だが、相手のカミカゼもまた、想像以上の剣の達人だった。流れるような剣捌きで、大量の魔獣をどんどん蹴散らしていく。その仕事の速さたるや、二人がかりでも追いつかないほどだった。
「あいつ、凄すぎない……? ツルさんとエーさんだけじゃ負けちゃうかも……」
「確かに凄まじい剣の使い手だ。奴の自信も、口だけではなかったということか」
ジェシカとカサンドラはカミカゼの剣技に目を見張った。
「あの、私もお手伝いすべきでしょうか? お二方ほどではないかもしれませんがそれなりに戦闘の心得もございます」
「お気持ちはありがたいですが、おそらく先生とツルギさんはお断りするかと思います。剣士二人で勝負するという約束ですし」
仲間に加入したばかりのハルケンはおずおずと尋ねる。クロマはそれを、やんわりと止めた。
「はぁ、左様ですか。では、お二方の勝利を祈るしかありませんな」
「ええ。応援しましょう、私たちで」
再び、全員の視線が魔獣の大群に注がれる。
魔獣ひしめく真っ只中にいるツルギとエールも、状況を飲み込み始めていた。開始から既に一時間経過し、疲労は増えたが魔獣の数は減っている様子はなかった。
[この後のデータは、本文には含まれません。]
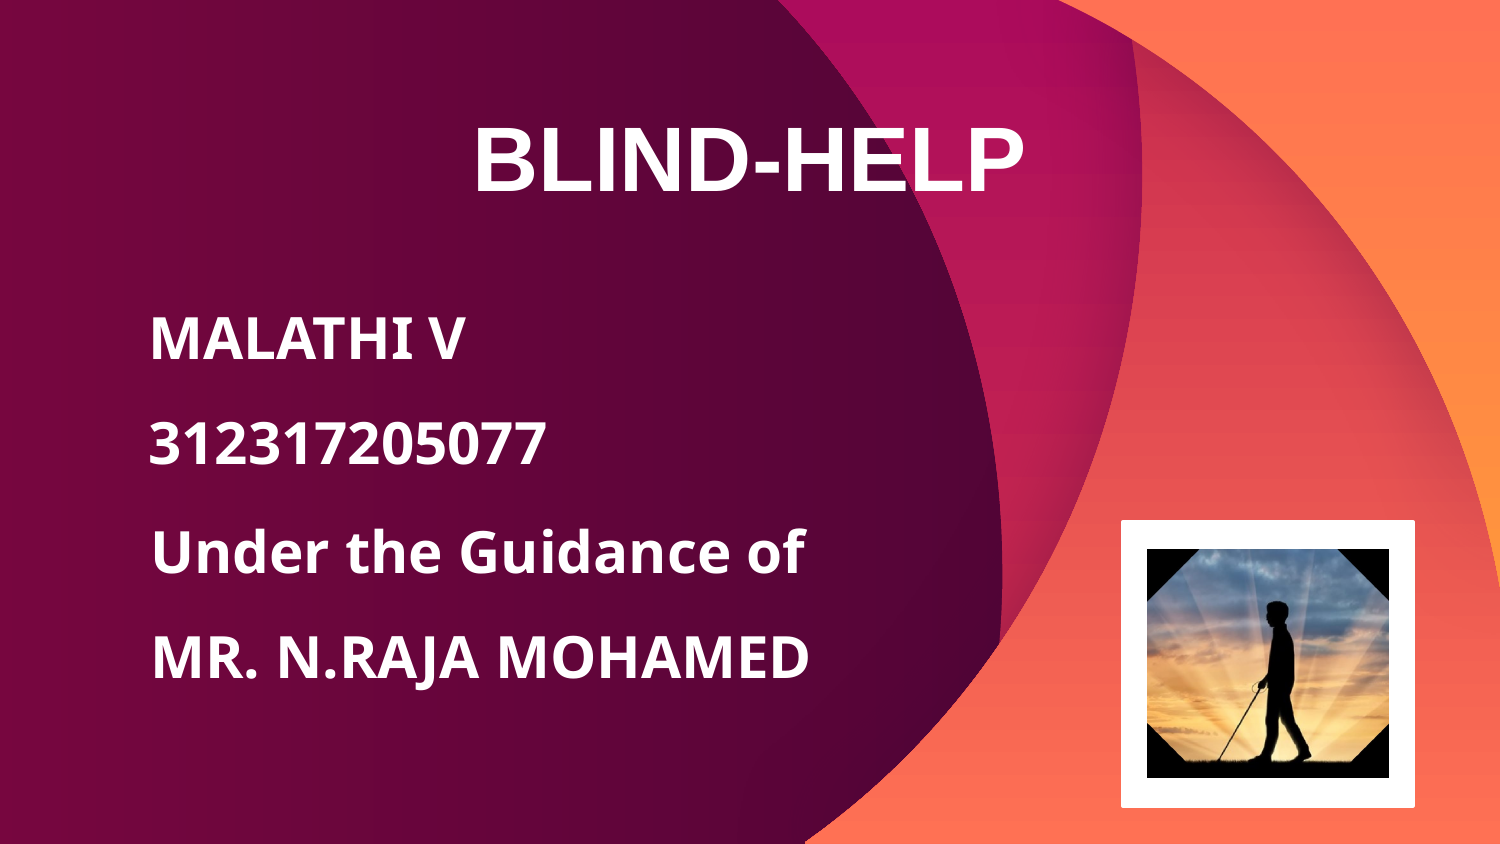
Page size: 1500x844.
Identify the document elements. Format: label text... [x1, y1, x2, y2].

text_box BLIND-HELP [232, 92, 1268, 218]
text_box MALATHI V 312317205077 [133, 258, 701, 484]
text_box [1121, 520, 1415, 808]
text_box Under the Guidance of MR. N.RAJA MOHAMED [135, 473, 1136, 698]
picture [1146, 549, 1389, 778]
「はぁ、はぁ、流石に数が多いですね……。カミカゼは、一人でどんどんやっつけているみたいですが」
「ああ。正直なところ、こちらは全然追いついていないと思われる。だが勝負は最後までわからない。今は全力を尽くすほかないだろう」
「ええ。僕もそのつもりです」
ツルギとエールは剣の柄を強く握りしめる。
その時、勝負を停止させる声が響いた。
「た、大変です、皆さん!!」
声の主はハルケンだった。血相を変えて、温泉街の方から駆けてくる。
「どうした? 何か街であったのか?」
「はい、それが街の方から悲鳴のような声が聴こえたので様子を見に行きましたところ、魔獣が現れたようなのです。数が多いので皆様にお知らせした方がよろしいかと判断しまして……」
息をきらし、ハルケンは報告する。話を聞いたマズルたちは、すぐに向かう準備を始めた。
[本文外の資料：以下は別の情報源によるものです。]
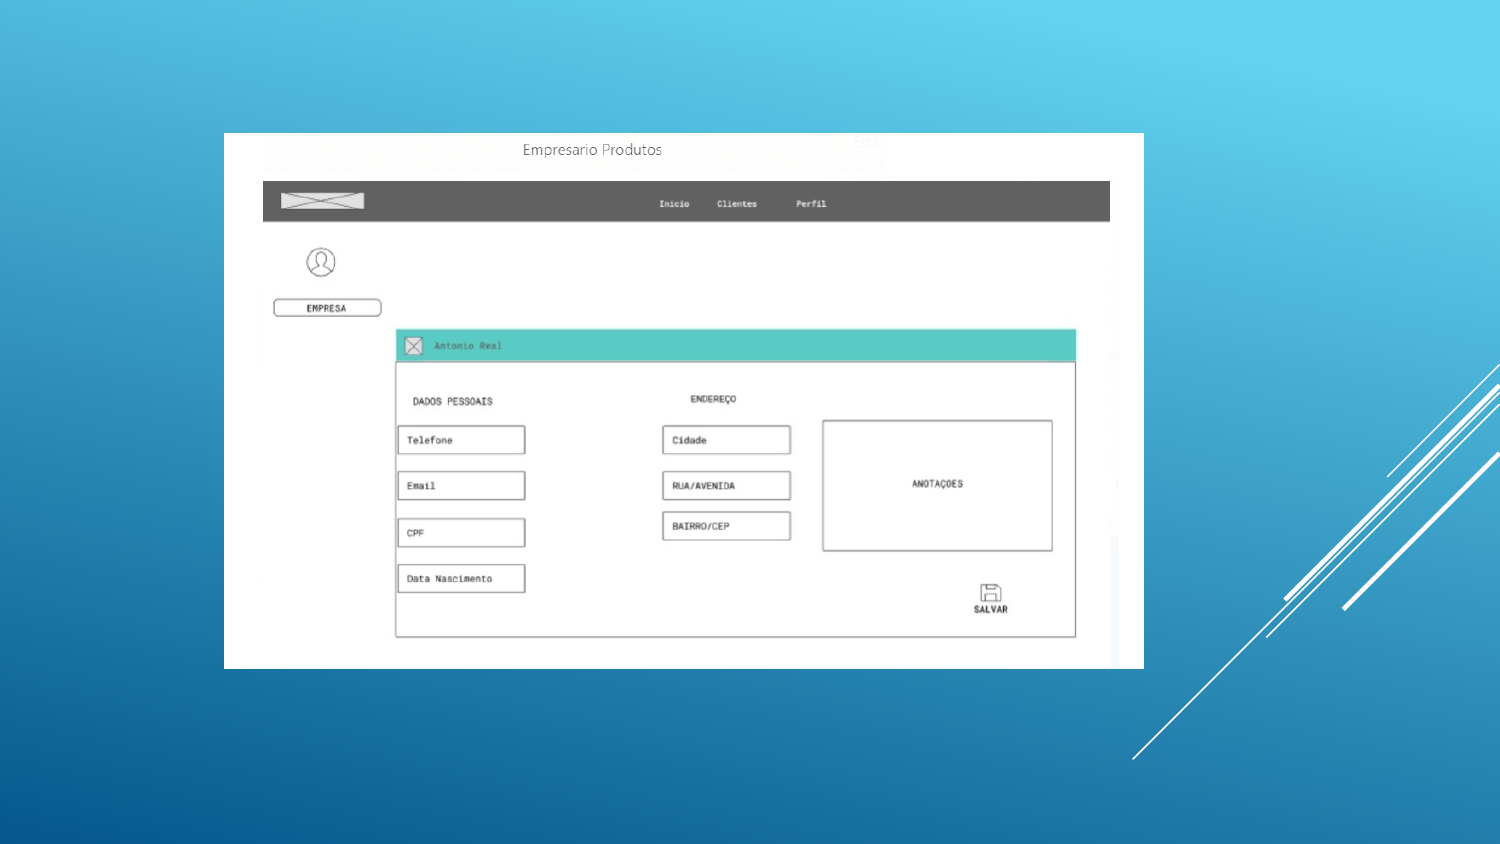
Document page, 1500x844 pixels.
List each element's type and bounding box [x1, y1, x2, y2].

picture [224, 133, 1144, 669]
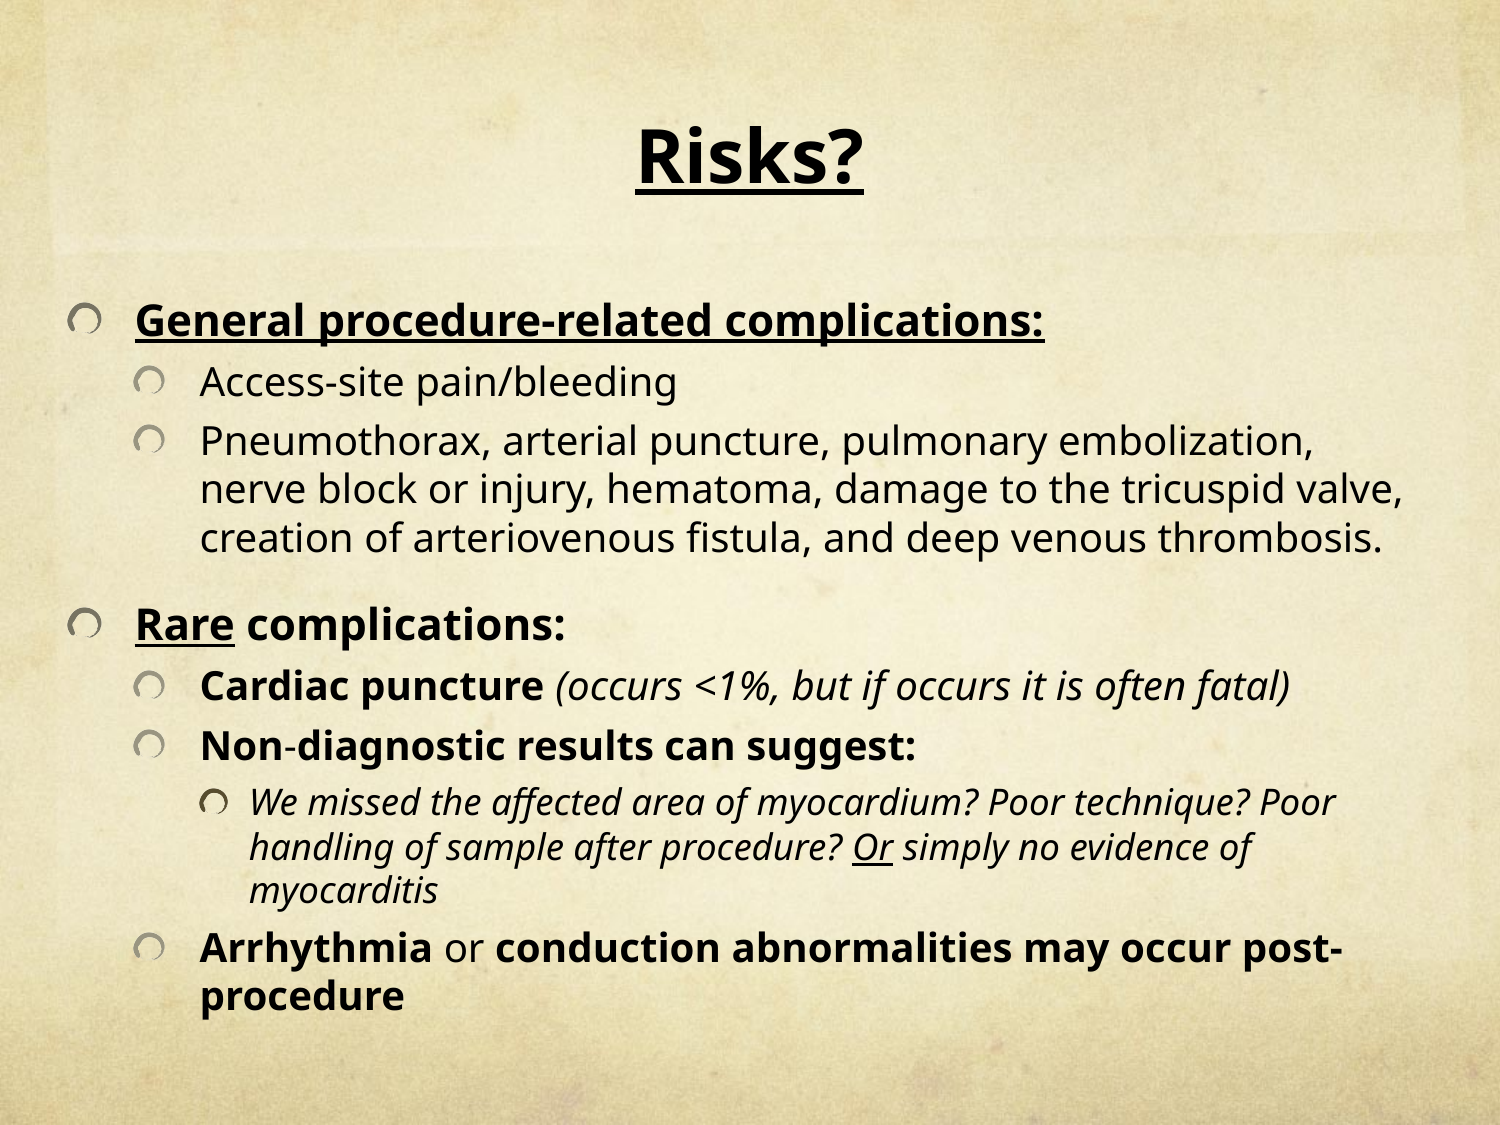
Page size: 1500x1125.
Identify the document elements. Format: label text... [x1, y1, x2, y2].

title Risks? [52, 82, 1447, 225]
picture [0, 0, 1500, 1125]
list General procedure-related complications: Access-site pain/bleeding Pneumothorax, arterial puncture, pulmonary embolization, nerve block or injury, hematoma, damage to the tricuspid valve, creation of arteriovenous fistula, and deep venous thrombosis. Rare complications: Cardiac puncture (occurs <1%, but if occurs it is often fatal) Non-diagnostic results can suggest: We missed the affected area of myocardium? Poor technique? Poor handling of sample after procedure? Or simply no evidence of myocarditis Arrhythmia or conduction abnormalities may occur post-procedure [52, 284, 1447, 1060]
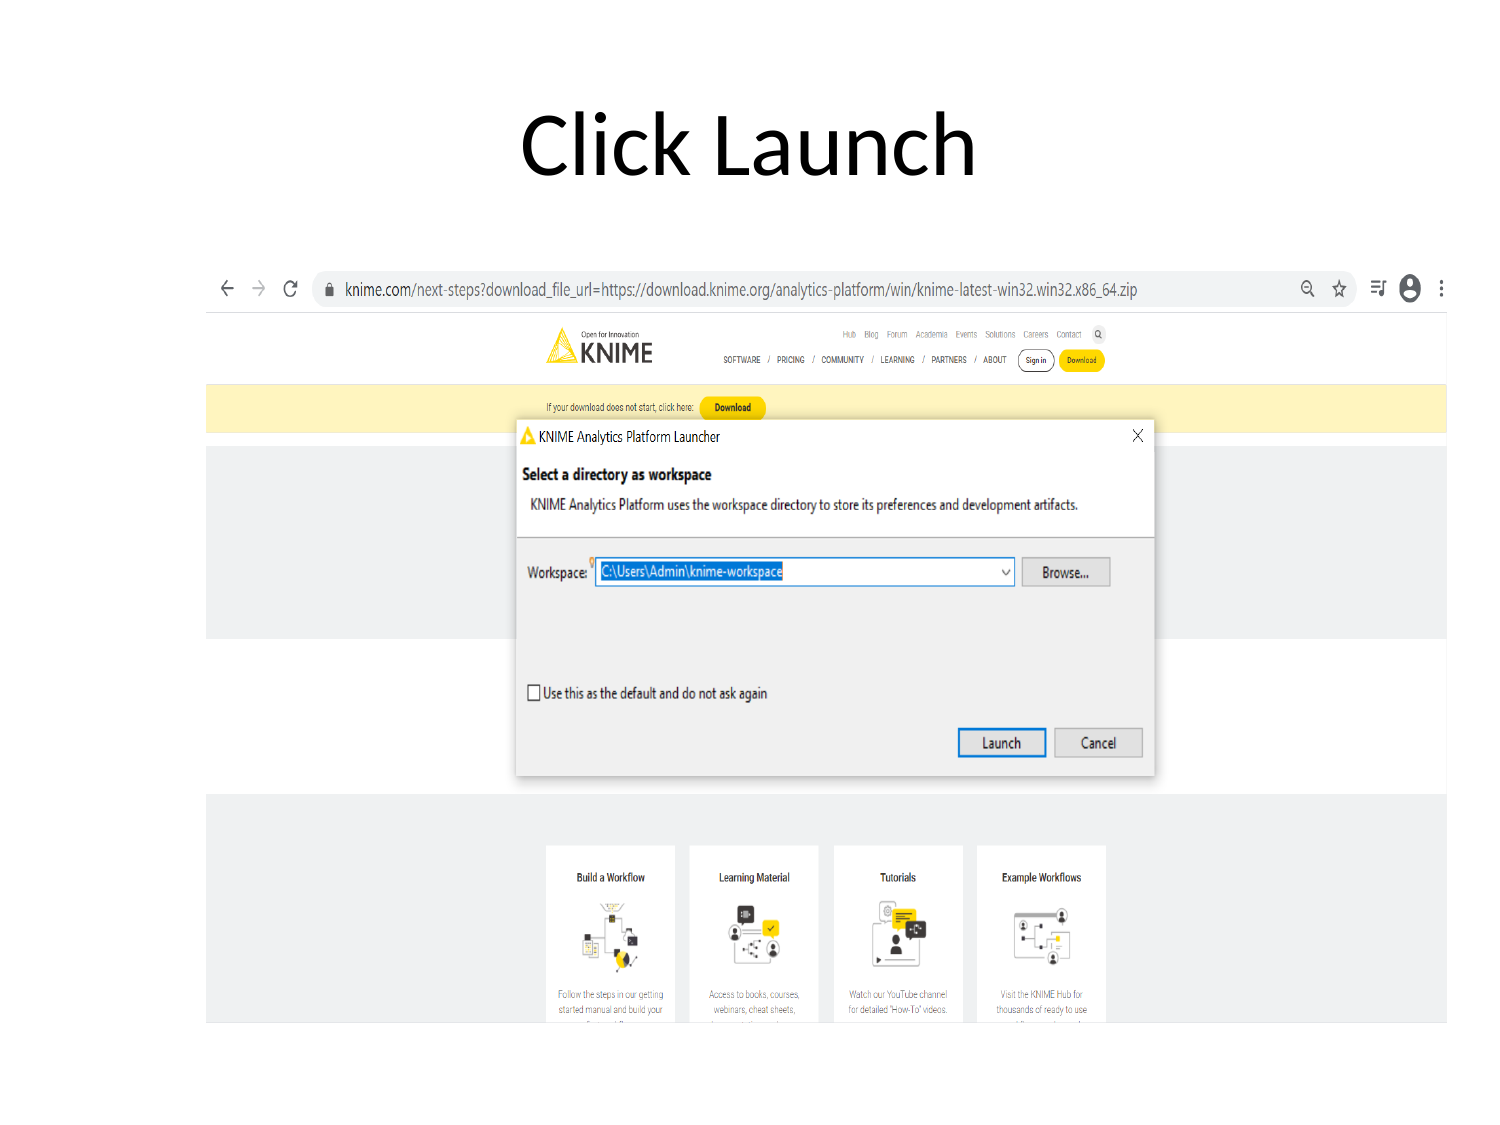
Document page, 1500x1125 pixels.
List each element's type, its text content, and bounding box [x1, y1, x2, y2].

title Click Launch [75, 45, 1425, 233]
picture [206, 266, 1448, 1024]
「よしわかった。俺たちはそっちを片付ける。みんな行くぞ!」
「はいっ」
マズルたちは街へと舞い戻っていく。
「聞こえました? 街が大変らしいです。僕たちも向かうべきでは?」
ハルケンの報告と、マズルたちの行動から状況を理解したツルギは、エールに接近して尋ねた。
「そのようだね。できるなら、我々も向かいたいところだ。しかし、今は戦いの最中であるが……」
「でも街の人々に何かあったら、この先ずっと後悔すると思います。……無理を承知でお願いします、ここはエールさんにお任せしてもいいですか?」
「ふふっ、君ならそう言うと思っていた。今優先すべきはそっちだろうね。私も同行するよ」
「ありがとうございます!」
二人は戦闘を切り上げ、同じく街へと走った。
一方、魔獣を斬り伏せながら傍目でエールたちの様子を伺っていたカミカゼも、事の次第をある程度理解していた。
(ふん、勝負の最中に背中を向けて逃げるとは。所詮は勇者というのも名だけのものか)
そう考えたカミカゼだったが、一行が向かった先を見ると気に迷いが生まれた。
(奴らが向かったのは、温泉街か? まさか、何かあったのか。……否、私には関係のないことだ。今は勝負の、真っ只中なのだから……)
惑うカミカゼの、手は止まっていた。